When they first invaded they cut many kilometers of this fencing wire and then used it to kill the animals. I think that in our area they have not got as much wire as they used to have. We destroy every single snare that is brought to Hippo Haven, so that it can never be used again to kill an animal.In the meantime it appears that I may be going back to England in June/July to once more talk about the Turgwe Hippos. A very talented and amazingly gifted Zimbabwean artist, Patrick Mavros, has offered to support the Turgwe Hippo Trust. He has a studio in London where some of his amazing silver sculptures can be purchased. The bulk of his work is here, as Patrick is a fourth generation Zimbabwean.
He is going to organize an event to help the Hippos, and I am extremely honoured that he wants me to participate. I have never seen hippos designed to such perfection in his chosen medium of silver. I wear one of Patrick’s hippo creations around my neck. This gold hippo is superbly crafted and was designed by Patrick as a gift to me from Jean-Roger.
I do not know for how long I will be in England, but I hope to be able to meet a few more of the Turgwe Hippo Foster parents. It is so wonderful to put a face to a person who in some cases has supported these Turgwe Hippos for up to eight years. I write to many of you personally, but only in November of last year was I fortunate to actually meet nearly 50 of the Hippos parents.
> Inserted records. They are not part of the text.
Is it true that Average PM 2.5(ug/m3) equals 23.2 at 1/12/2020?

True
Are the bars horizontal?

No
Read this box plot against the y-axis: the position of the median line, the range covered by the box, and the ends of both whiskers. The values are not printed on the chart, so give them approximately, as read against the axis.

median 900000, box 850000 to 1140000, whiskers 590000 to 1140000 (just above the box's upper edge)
It is the foster project that is now the main income for the Turgwe Hippo Trust. Since the problems of the past few years, hardly any tourists visit these hippos, and so we are entirely dependant on the hippo foster parents to carry out important projects, in order to safeguard the future of the Turgwe Hippos.
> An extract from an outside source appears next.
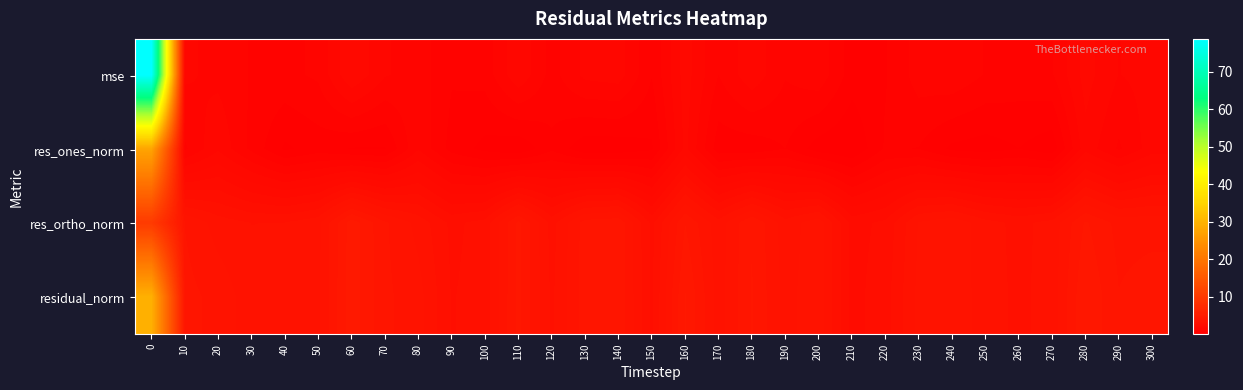

Reading left to right, list all the values displayed in this chart.

mse: 0=78.7	10=1.4	20=1.2	30=1.0	40=0.9	50=1.1	60=1.9	70=1.3	80=1.2	90=0.7	100=0.8	110=1.6	120=0.9	130=1.4	140=1.5	150=0.7	160=1.8	170=1.0	180=1.5	190=1.0	200=1.2	210=0.5	220=0.7	230=1.1	240=1.2	250=1.0	260=0.9	270=1.0	280=1.7	290=1.3	300=1.4
res_ones_norm: 0=27.6	10=0.9	20=1.6	30=0.9	40=0.3	50=0.5	60=0.4	70=0.4	80=1.3	90=0.6	100=0.3	110=0.1	120=0.6	130=0.2	140=0.2	150=0.3	160=1.7	170=0.5	180=0.5	190=0.7	200=0.2	210=0.1	220=0.7	230=0.7	240=0.3	250=0.2	260=0.4	270=0.2	280=1.5	290=0.9	300=1.5
res_ortho_norm: 0=10.1	10=3.7	20=3.3	30=3.1	40=3.2	50=3.4	60=4.6	70=3.8	80=3.3	90=2.8	100=3.0	110=4.1	120=3.0	130=3.9	140=4.0	150=2.8	160=4.1	170=3.3	180=4.1	190=3.3	200=3.6	210=2.4	220=2.6	230=3.5	240=3.7	250=3.3	260=3.1	270=3.3	280=4.1	290=3.7	300=3.6
residual_norm: 0=29.4	10=3.9	20=3.7	30=3.3	40=3.2	50=3.4	60=4.6	70=3.8	80=3.6	90=2.8	100=3.0	110=4.1	120=3.1	130=3.9	140=4.0	150=2.8	160=4.4	170=3.3	180=4.1	190=3.3	200=3.7	210=2.4	220=2.7	230=3.5	240=3.7	250=3.3	260=3.1	270=3.3	280=4.4	290=3.8	300=3.9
I would dearly love to go to America during the same period to give a couple of talks there, and meet some of the American Hippo supporters but I do not think that it will be possible. We are not in a position to arrange air tickets and travel costs for such an event. I am grateful though, to be offered this trip once more to the Country of my birth.
In the meantime on the personal front, Jean-Roger can no longer afford to stay at home to protect me from the problems these people have brought with them. He will have to go back to his own career as a geologist, in order for us to have a stable financial life. In the old days Jean-Roger worked away from home for about three weeks, and then came home for one week. During that entire period I lived here alone, apart from being helped by Silas, the African we employ. I slept outside in our thatched gazebo and the only times I met poachers was once in a blue moon. They always ran away when I came across them. Things are no longer the same in Zimbabwe.
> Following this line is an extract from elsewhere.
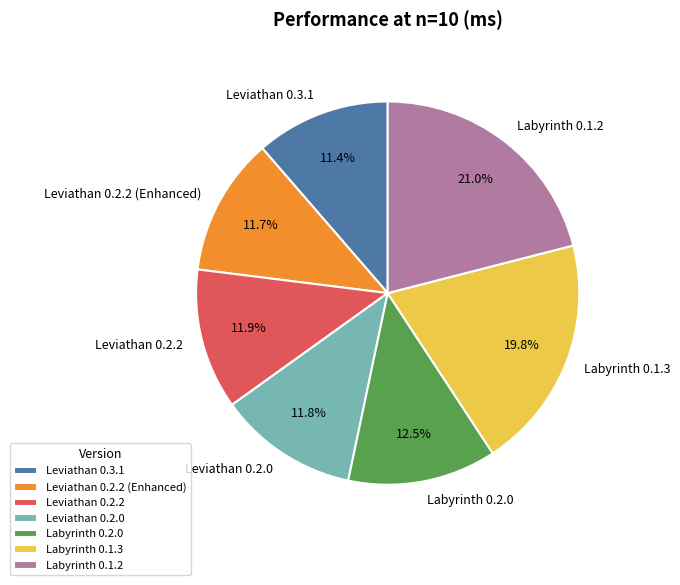

True or false: Labyrinth 0.1.2 accounts for 34% of the total.

False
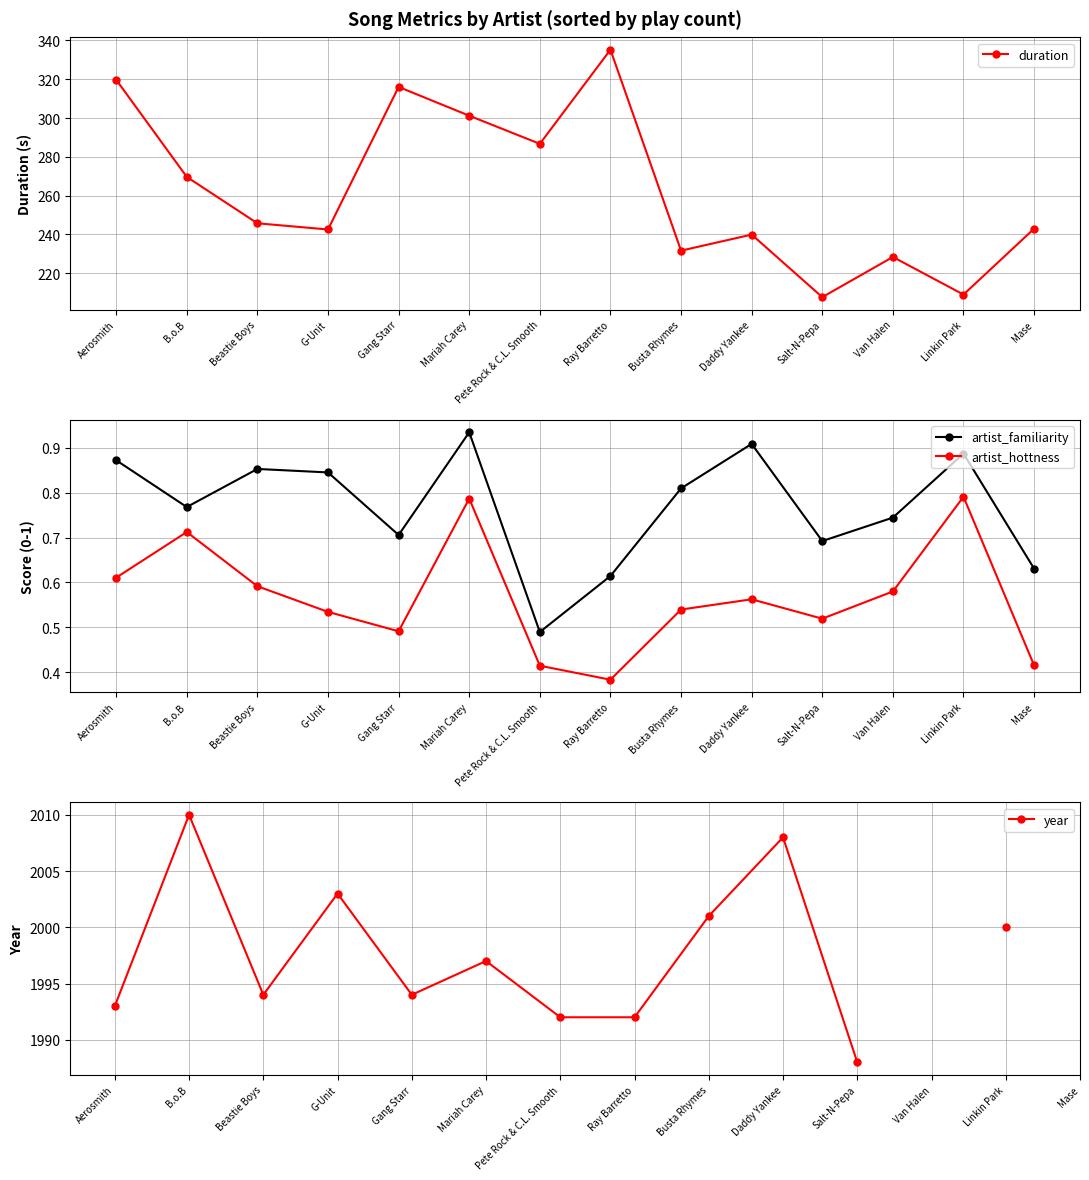

What is the difference between the maximum and minimum values in the year series?

22.0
So, for an added security benefit, we have advertised for somebody to come here while Jean-Roger is away, to act as a male presence. Unfortunately being a woman alone in such an unfriendly environment is not advisable. I am terribly independent and prefer my own company and yet now need to have a male person stay with me when Jean returns to work. Just recently we met a couple of applicants for the position, and I am sure I have found the person who is ideal and hopefully he will be able to come along when the situation occurs.
I love to be alone and so it has been a harsh decision to make, but after the recent event at the Chabata section of the river I know it is the only way to go at the moment. Nonetheless, we continue hoping that sooner rather than later, these people will really be removed and that the animals will be allowed to get on with their natural lives and live without fear.
In the meantime I will be constantly moving around the river keeping a check on them all, and I thank everybody for their support of these Turgwe Hippos. Without you they would not have the life they have.
A very big thank you to DHL Harare and Swift Transport Harare for their continued support of the Trust with the Hippos foster parcels.
Karen Paolillo, Hippo Haven, Save Valley Conservancy, April 27th 2006.